Making a statement


Jovadi combines ethically sourced stones with its founder’s passion for female empowerment to produce fine jewellery with a difference

Jewellery complements and empowers the wearer and, as more women choose to treat themselves to jewellery, this empowerment is stirring a revolution. “Historically, high-end jewellery was bought for women rather than by women,” says Ella Peters, founder and Creative Director of Jovadi fine jewellery. “But times have changed,” she adds. “Women have worked hard to achieve their dreams and now have the highest standard of luxury and sophistication, expressing their individuality and independence through their jewellery. Jewellery can also elevate our style and mood, reflecting a deeper sense of ourselves. The brand conveys my creativity and inner values in the same way.”

Born to Nigerian parents, Ella was educated in the US. Her father, an accomplished luxury leather-goods manufacturer, often took the family on business trips to Europe. Through his business activities, Ella gained valuable insights into the entrepreneurial drive and craftsmanship that underpins success in the luxury sector.

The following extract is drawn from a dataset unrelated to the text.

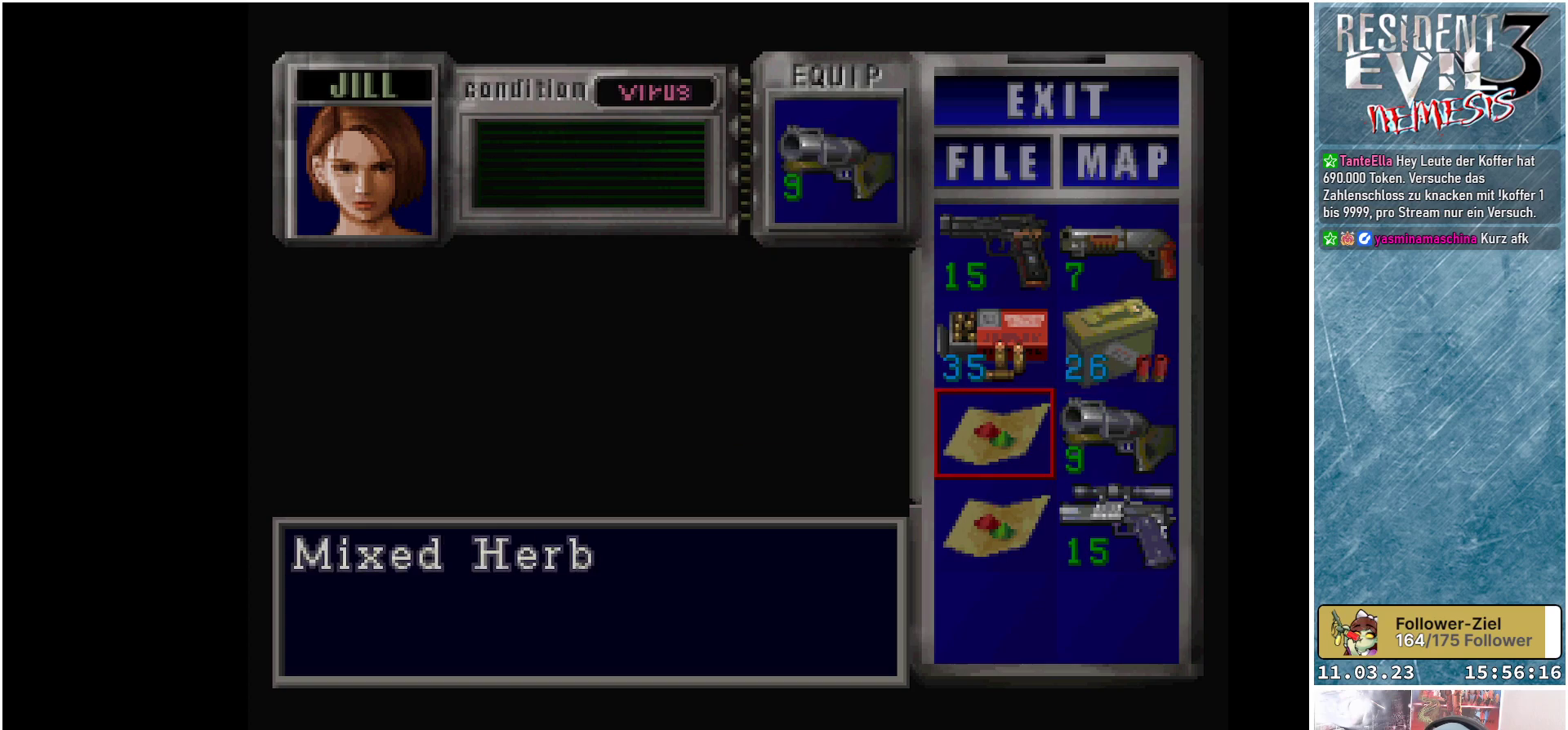
{"buttons": [], "left_stick": "center", "events": []}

So, Jovadi was born out of Ella’s lifelong love of style and design; for her, fine jewellery need not be conservative, rather it should personify elegance and sophistication.

Through Jovadi, Ella showcases African gems and gemology, with the aim to strengthen women’s consciousness about the origins of gems in jewellery. “I’m deeply devoted to promoting the ethical sourcing of precious gems,” she says. “Also, by giving recognition to the source of my gems, I’m honouring my roots.

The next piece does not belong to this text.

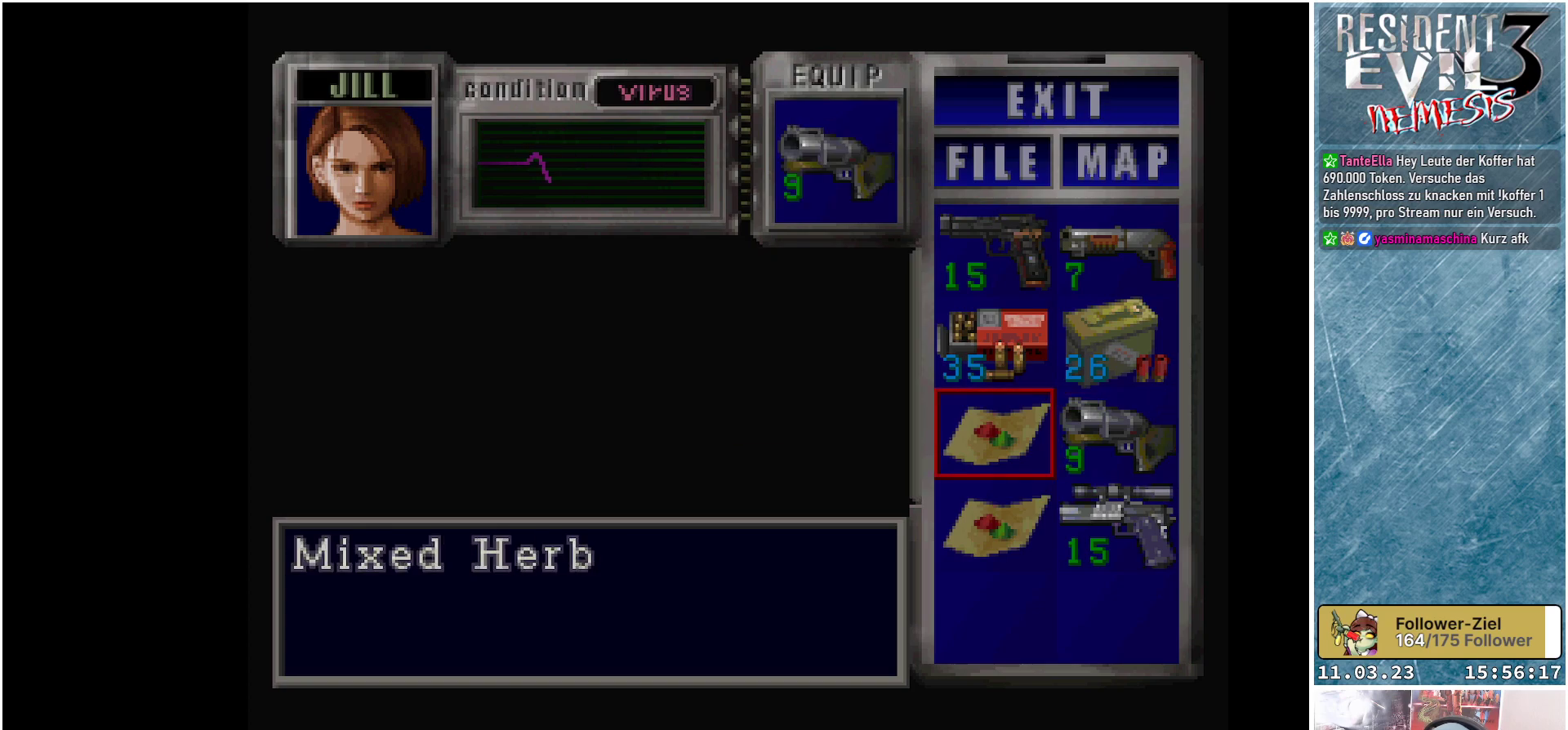
{"buttons": [], "left_stick": "center", "events": []}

“I didn’t realise it then, but when I launched my first collection in 2018, I became the first woman of colour to launch a high-end jewellery brand in Paris,” adds Ella. “Many precious gems are sourced from Africa, and fine jewellery is usually worn by women – yet it took until 2018 for a woman of colour to launch a collection in Paris, the home of haute couture. When I discovered this, I was motivated to persevere in an industry that has long been dominated by men. I want my children, whose initials form the brand name, to see that a woman of colour can establish a successful high-end brand.”

The launch in Paris was a resounding success. Despite the pandemic delaying the opening of the Jovadi boutique, online sales surged. Within a few years, the brand had been catapulted into the realm of celebrities, with the likes of American socialites Kathy and Nicky Hilton wearing it at numerous high-profile events, while Donald Trump’s daughter, Tiffany Trump, chose to wear a 61.5-carat pear-shaped diamond necklace from Jovadi’s Black Tie Collection when she attended a state dinner at Buckingham Palace. The fine jewellery has appeared in Vogue and has featured on two covers of Tatler. Jovadi has also collaborated with fashion designer Dennis Basso for his 2019 New York Fashion Week show.

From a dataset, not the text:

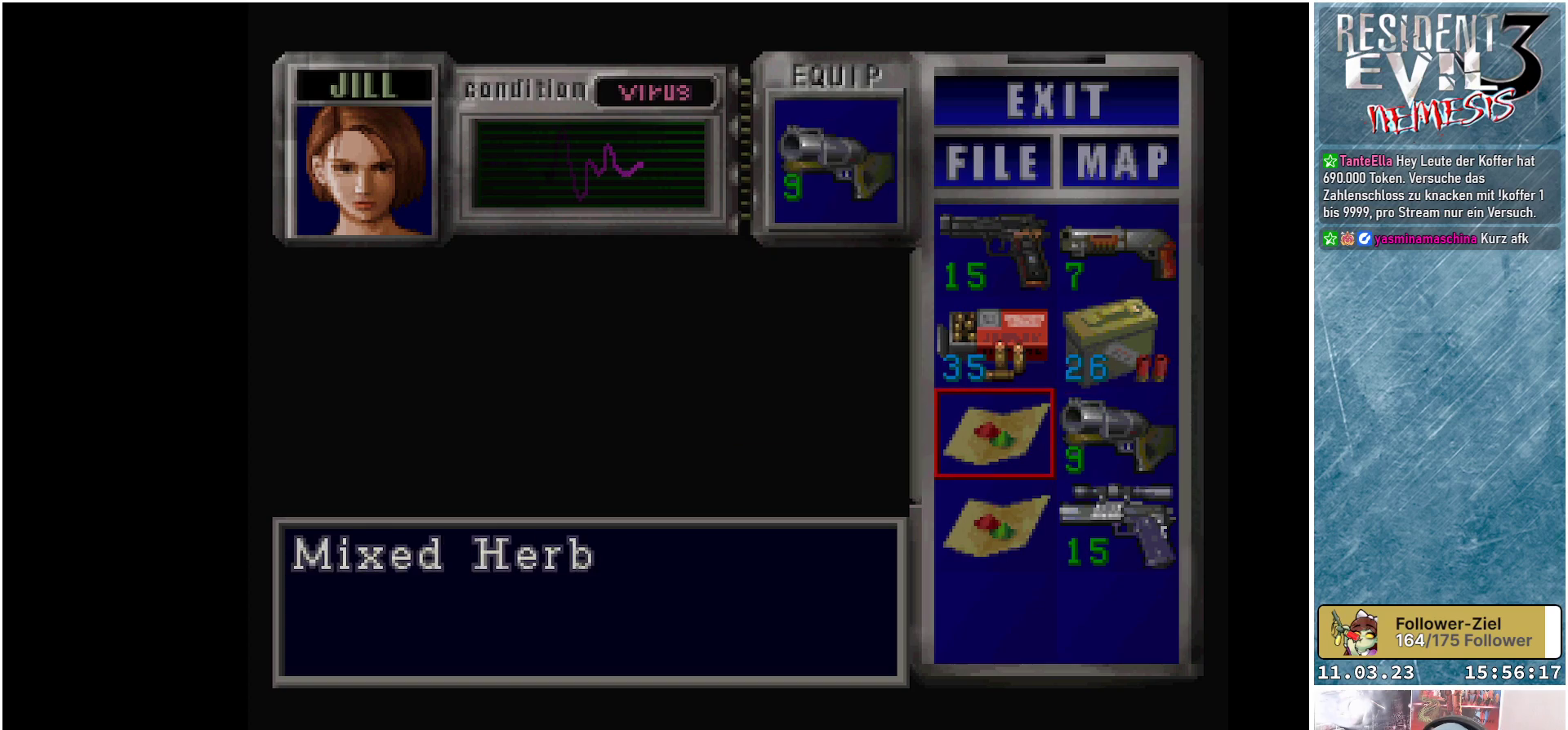
{"buttons": [], "left_stick": "center", "events": []}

Another brand that Ella is proud to have collaborated with is Rolls-Royce. “We’ve partnered with Rolls-Royce on a couple of occasions,” says Ella, “and I was honoured to be among the women the brand celebrated as its ‘Phantom Phenoms’ in 2020.” The Phantom Phenom is a collective of Rolls-Royce women owners who are recognised and celebrated by the company for their accomplishments in business, leadership and philanthropy. Ella regularly donates proceeds from Jovadi sales to charitable causes.

“Beautiful jewellery should not just be worn on special occasions. Life itself is a special occasion and full of opportunities for women to make a statement,” says Ella. “Jovadi embodies dramatic, glamorous declarations of confidence.”